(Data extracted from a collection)
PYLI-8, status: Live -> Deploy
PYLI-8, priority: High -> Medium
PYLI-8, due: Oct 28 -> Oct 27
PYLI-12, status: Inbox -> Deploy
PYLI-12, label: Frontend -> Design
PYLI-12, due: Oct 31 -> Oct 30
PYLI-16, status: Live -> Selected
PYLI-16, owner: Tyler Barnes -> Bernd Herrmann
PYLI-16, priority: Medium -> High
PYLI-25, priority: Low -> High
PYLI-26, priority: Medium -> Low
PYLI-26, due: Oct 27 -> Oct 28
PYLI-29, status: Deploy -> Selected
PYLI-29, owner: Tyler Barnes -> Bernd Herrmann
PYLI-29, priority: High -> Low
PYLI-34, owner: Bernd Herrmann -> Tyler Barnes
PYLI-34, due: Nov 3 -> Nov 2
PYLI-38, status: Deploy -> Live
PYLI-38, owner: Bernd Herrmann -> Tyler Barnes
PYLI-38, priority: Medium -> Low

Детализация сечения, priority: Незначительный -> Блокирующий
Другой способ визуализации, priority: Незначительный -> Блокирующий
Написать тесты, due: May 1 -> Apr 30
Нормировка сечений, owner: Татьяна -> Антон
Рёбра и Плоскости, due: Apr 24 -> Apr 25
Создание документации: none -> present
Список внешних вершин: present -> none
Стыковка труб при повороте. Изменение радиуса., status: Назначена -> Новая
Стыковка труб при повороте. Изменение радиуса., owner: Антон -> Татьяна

_Task directions_
The answer must consist of all the entries, copied exactly.

_Response for this exercise_
PYLI-8, status: Live -> Deploy
PYLI-8, priority: High -> Medium
PYLI-8, due: Oct 28 -> Oct 27
PYLI-12, status: Inbox -> Deploy
PYLI-12, label: Frontend -> Design
PYLI-12, due: Oct 31 -> Oct 30
PYLI-16, status: Live -> Selected
PYLI-16, owner: Tyler Barnes -> Bernd Herrmann
PYLI-16, priority: Medium -> High
PYLI-25, priority: Low -> High
PYLI-26, priority: Medium -> Low
PYLI-26, due: Oct 27 -> Oct 28
PYLI-29, status: Deploy -> Selected
PYLI-29, owner: Tyler Barnes -> Bernd Herrmann
PYLI-29, priority: High -> Low
PYLI-34, owner: Bernd Herrmann -> Tyler Barnes
PYLI-34, due: Nov 3 -> Nov 2
PYLI-38, status: Deploy -> Live
PYLI-38, owner: Bernd Herrmann -> Tyler Barnes
PYLI-38, priority: Medium -> Low

Детализация сечения, priority: Незначительный -> Блокирующий
Другой способ визуализации, priority: Незначительный -> Блокирующий
Написать тесты, due: May 1 -> Apr 30
Нормировка сечений, owner: Татьяна -> Антон
Рёбра и Плоскости, due: Apr 24 -> Apr 25
Создание документации: none -> present
Список внешних вершин: present -> none
Стыковка труб при повороте. Изменение радиуса., status: Назначена -> Новая
Стыковка труб при повороте. Изменение радиуса., owner: Антон -> Татьяна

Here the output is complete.